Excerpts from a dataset
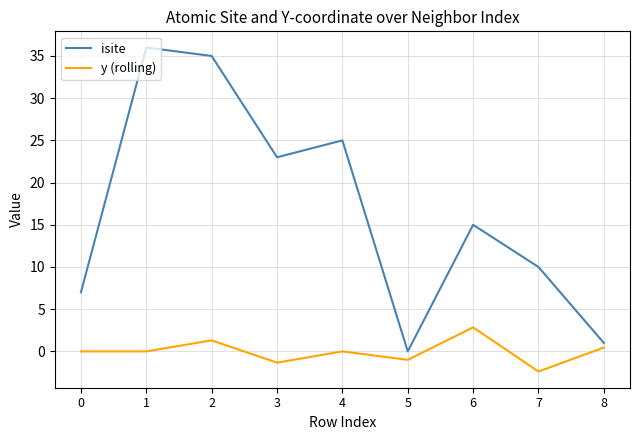

The value of y (rolling) at 5 is -1.0. True or false?

True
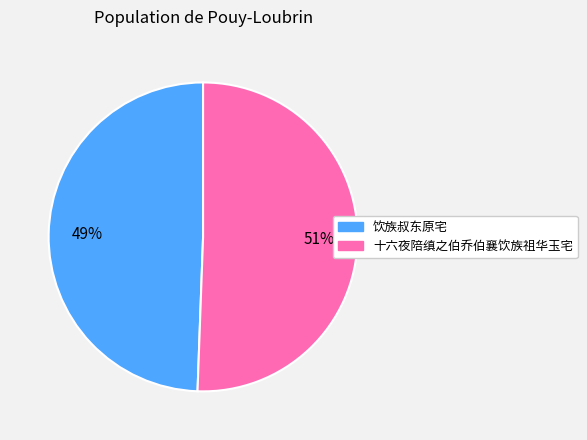

What percentage is the 十六夜陪缜之伯乔伯襄饮族祖华玉宅 slice, to the nearest percent?

51%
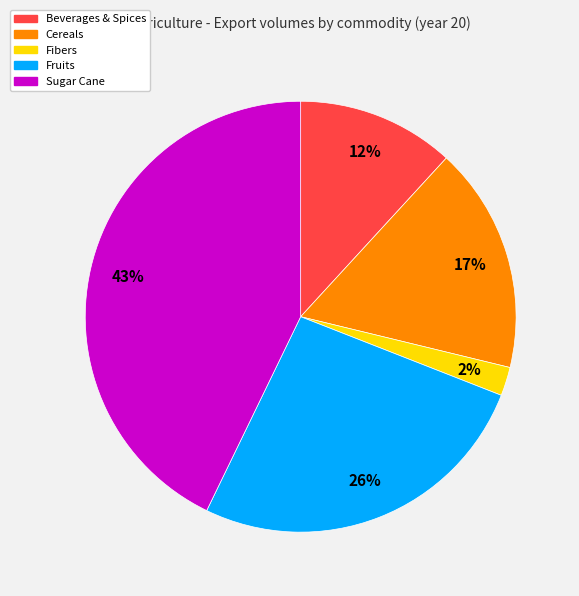

Is there any slice that represents more than half of the pie?

No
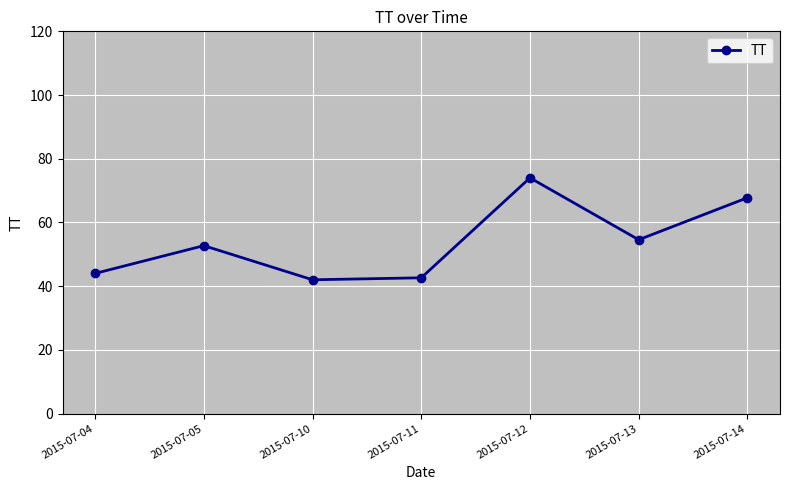

What is the value of the 6th point from the left?

54.6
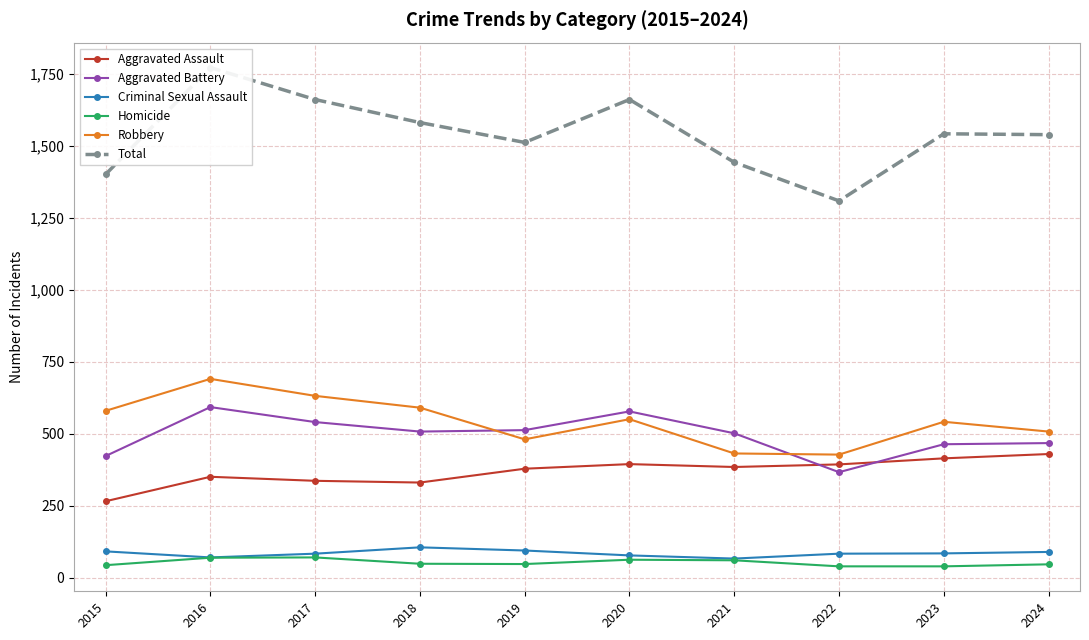

How many distinct data groups are displayed?

6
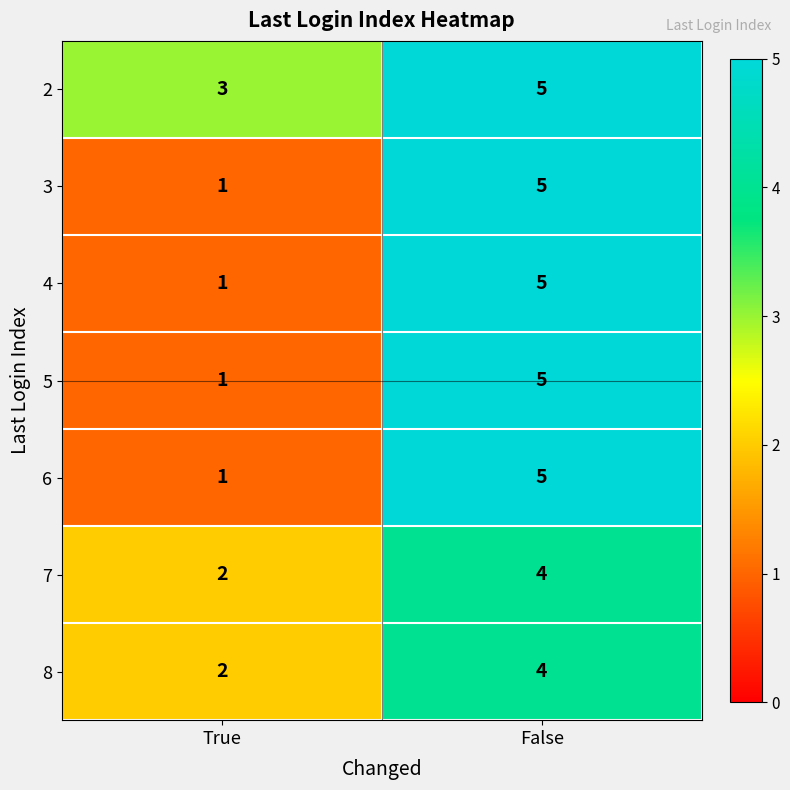

What is the sum of the 7 values at False and True?

6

What you need to do: Render the material above as a JSON array of strings, with one string per line and no blank lines. Omit the pictures.

Exercise answer:
[
  "The value of y (rolling) at 5 is -1.0. True or false?",
  "True",
  "What percentage is the 十六夜陪缜之伯乔伯襄饮族祖华玉宅 slice, to the nearest percent?",
  "51%",
  "Is there any slice that represents more than half of the pie?",
  "No",
  "What is the value of the 6th point from the left?",
  "54.6",
  "How many distinct data groups are displayed?",
  "6",
  "What is the sum of the 7 values at False and True?",
  "6"
]